From the Chief Executive - A shared modern landfill for the wider Canterbury region

Transwaste Canterbury Limited is a joint venture company which Ashburton District Council has shares in.

The Company's principal activity is to operate and continue to develop the regional Kate Valley Landfill.

Five Canterbury councils (Christchurch, Hurunui, Waimakariri, Selwyn and Ashburton) own 50% of the Company. Waste Management NZ Limited (previously operating as Transpacific Industries Group (NZ) Limited) own the other 50%. Waste Management NZ is now owned by a Hong Kong subsidiary, Beijing Capital Group. The change from Australian ownership earlier this year has not had any direct impact on the governance, management or operation of Transwaste.

Ashburton District Council holds 600,000 of Transwaste's 20,000,000 shares. Selwyn has the same number of shares as we do; Waimakariri has 780,000; Hurunui 240,000; Christchurch 7,780,000; and Waste Management NZ Limited have the remaining 10,000,000 shares.

With the introduction of the Resource Management Act in 1991 tougher environmental controls saw the closure of old-style dumps throughout New Zealand. A shared modern landfill to cater for the wider Canterbury region made economic sense. Investigations led to Transwaste being formed in 1999. The Company now owns Tiromoana Station, a 2,758 hectare farm in North Canterbury. The farm ended its farming operations in 2008. 1,000 hectares of the farm is designated for the Landfill, although only 37 hectares is set aside for actual landfilling operations.

The Landfill itself opened in 2005. It has a total refuse capacity of approximately 10.5 million tonnes, with a projected life of 35 years. This is based on the assumption that it will receive 820 tonnes of waste a day on average.

Following the Canterbury earthquakes Transwaste purchased Burwood Resource Recovery Park in Christchurch. The Recovery Park is set up as a facility to manage the recycling and disposal of earthquake demolition material and waste. The site is consented to receive up to 750,000 tonnes of earthquake waste.

Canterbury Waste Services Limited (owned by Waste Management NZ) is the main contractor operating at these sites.

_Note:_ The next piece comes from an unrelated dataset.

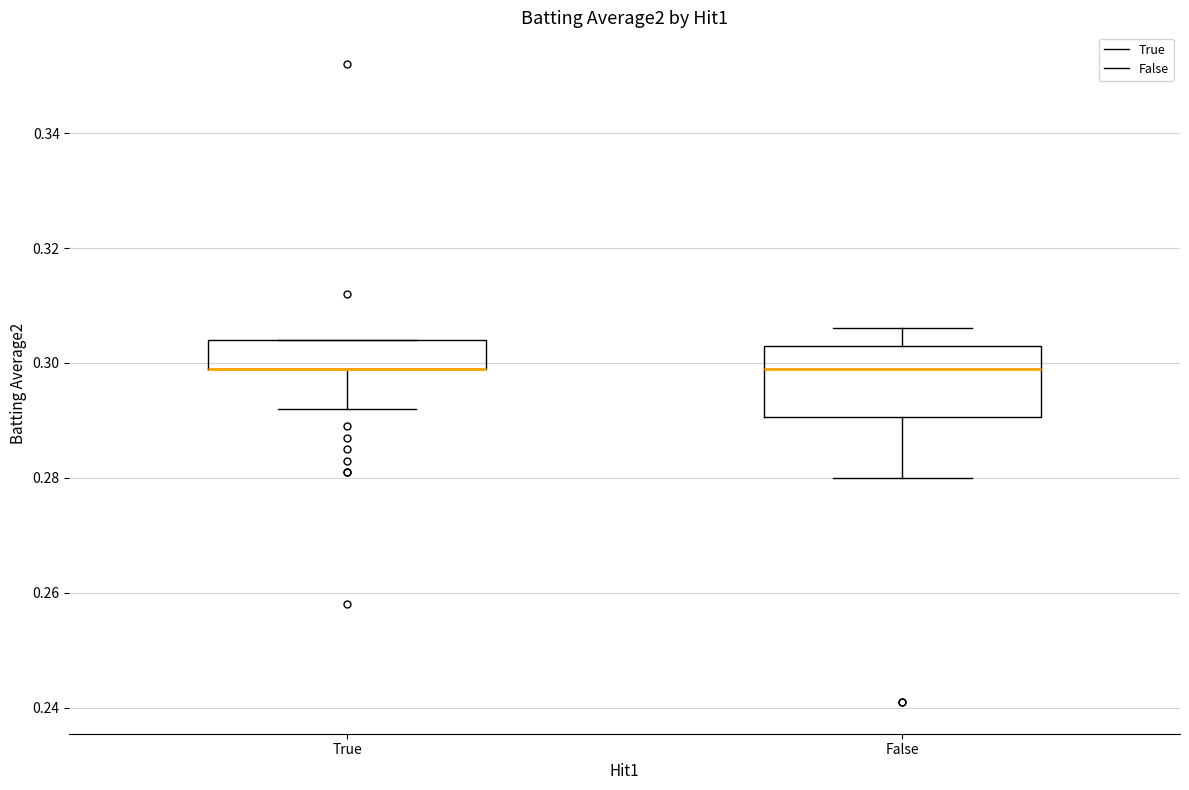

Reading left to right, read every box against the y-axis: the position of its median line, the range the box covers, and the ends of its whiskers. The values are not printed on the chart, so give them approximately, as read against the axis.

True: median 0.300 (drawn on the box's lower edge), box 0.300 to 0.304, whiskers 0.292 to 0.304
False: median 0.300, box 0.290 to 0.304, whiskers 0.280 to 0.306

With the Global Financial Crisis and its impact on the economy behind us the 2013/14 year saw record tonnages of solid waste being disposed of at Kate Valley. 311,000 tonnes in total – 18% more than last year. Burwood Resource Recovery Park also received an unexpected level of demolition waste for processing (over 10,000 tonnes a month).

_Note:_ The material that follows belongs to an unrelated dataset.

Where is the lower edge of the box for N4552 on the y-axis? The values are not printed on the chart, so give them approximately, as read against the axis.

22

Transwaste made a substantial profit last year. It paid its shareholders $10,673,000 (up from $6.9m the year before). Ashburton's dividend was $320,000 ($207,000 received the previous year).

As the Ashburton economy and district grows so too does the amount of waste it creates. Our records show that we sent over 10,200 tonnes of waste to Kate Valley in 2013/14.  That is up on 9,000 tonnes the year before and 8,200 tonnes the year before that. However, we are diverting a greater percentage of our waste from the landfill than we have previously. Last year we diverted 6,490 tonnes of waste or 39% of it. The year before 4,700 tonnes of waste was diverted (34%), and the year before that 3,940 tonnes (32%).

Gate fees at the Landfill cost the Council $1,086,923. There is also the cost of trucking our waste to Kate Valley - $457,491 last year. Under the operating agreement the Council gets back what's called a transportation equalisation payment each year. That amounted to a $144,000 refund for the Council ($127,000 the previous year).

When Kate Valley Landfill is closed sometime around 2040 it will require ongoing aftercare. One revenue stream Transwaste is now developing to pay for some of this aftercare work is gas extraction and utilisation. Last year the Company installed two 1 MW generators at the Landfill at a cost of $2.5m. The generators will supply electricity for the operation of the Landfill and for North Canterbury homes. Expanded gas production and electricity generation is planned next year.

Gill Cox is the Chairman of Transwaste. The Company has 8 Directors. They were paid $200,000 in total for their year's work and will receive $237,840 in fees for the year ending 30 June 2015.

Audit New Zealand charged $72,491 to audit the Company's Annual Report for 2014.